If you’ve downloaded and installed the latest Ubuntu 17.04, one of the new features you probably didn’t notice is that the system was installed without a dedicated swap partition.
That’s because a new installation of Ubuntu 17.04 uses a swap file, instead of a swap partition. Yup, just like Windows, swap file has come to Ubuntu.
For the uninitiated, swap is an area of disk space that the OS may use as virtual memory, or RAM. An OS will use it as if it’s RAM when it begins to run out of real memory. Swap-fueled operations tend to be slower, but it’s either that or the computer/server may freeze, if it’s completely out of memory.

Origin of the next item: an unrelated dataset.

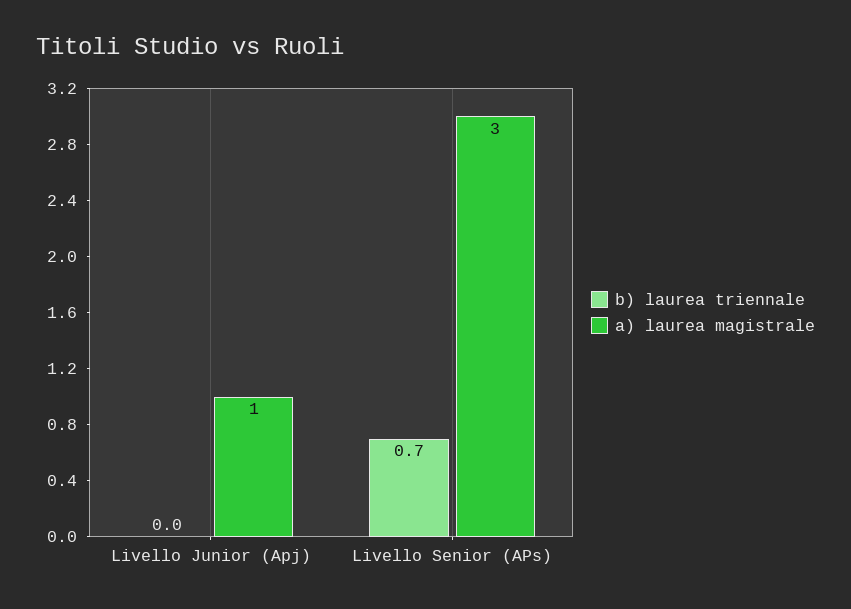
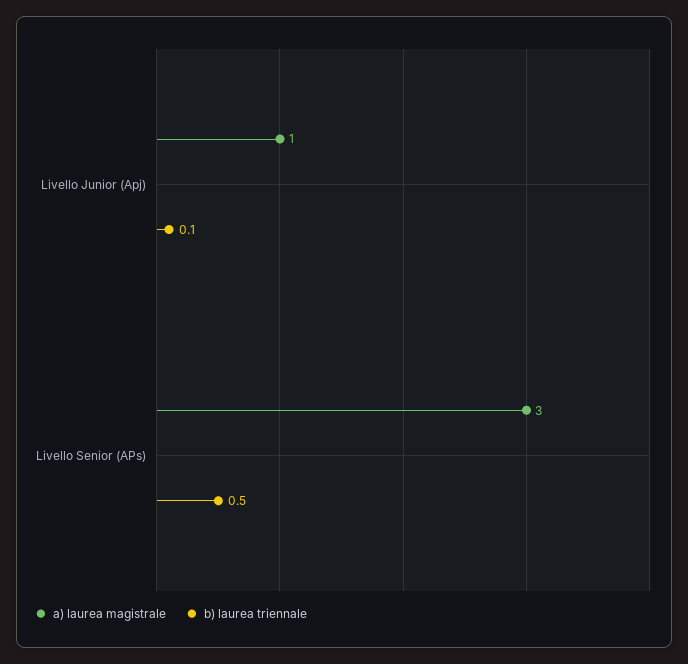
b) laurea triennale, Livello Junior (Apj): 0 -> 0.1
b) laurea triennale, Livello Senior (APs): 0.7 -> 0.5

On my test installation of Ubuntu 17.04 desktop, I found a 2 GB swap file under the root directory. Check yours. I’m sure you’ll find it too. Can you find the swap file in this listing?
And if you launch the Disk tool, you’ll find that the system was installed using just one partition, that is, the root partition.
But that doesn’t mean that a dedicated swap partition is gone for good, because the installer’s partition editor still has the option to create one during installation.
The advantage of a swap file over a swap partition is that the former is easier to resize. An LVM-based swap can be resized even easier and faster than a swap file, but when LVM is not in play, a swap file is easier to administrate. More information about Ubuntu 17.04 is available here.
I know it’s about abstraction levels, but I completely don’t understand why they’re pushing these changes to masses. What’s the point in it ? I will always stick to physical partition as it’s one layer less than file sitting on OS.
I don’t like this…..why is Ubuntu trying to become more and more like Windows?….I’ll stick to my swap PARTITION thank you very much!….I don’t doubt that the swap file might be faster, but I just like things the way they’ve always been, and I can find things where I know they’ll be!!
finid
Well that’s hardware dependent too wise guy..
Well, everything running on an OS is hardware-dependent. The difference is the level of abstraction. Make sense?
You can easily disable it, create a new swap file where ever you want it.
Use the mkswap, swapon and swapoff tools. ‘dd’ or Gparted* for the “moving” part. Then remove the old one. If you got lots if RAM (16GB or more) you won’t need it anyway. You can even set it’s priority in ‘/etc/sysctl.conf’ to ‘vm.swappiness=1’ if you are not bothered by the space it take up in your root partition.
*I think Gparted can create Swapfiles too, not sure..
fallocate for the moving part is actually faster and simpler than dd or Gparted.
vm.swappiness=1 just means that it waits till the last moment to swap potentially flooding your IO when your system is already in distress. Rather then doing that I personally prefer using zram to avoid OoM especially in VM environments and on SSD systems to reduce wear.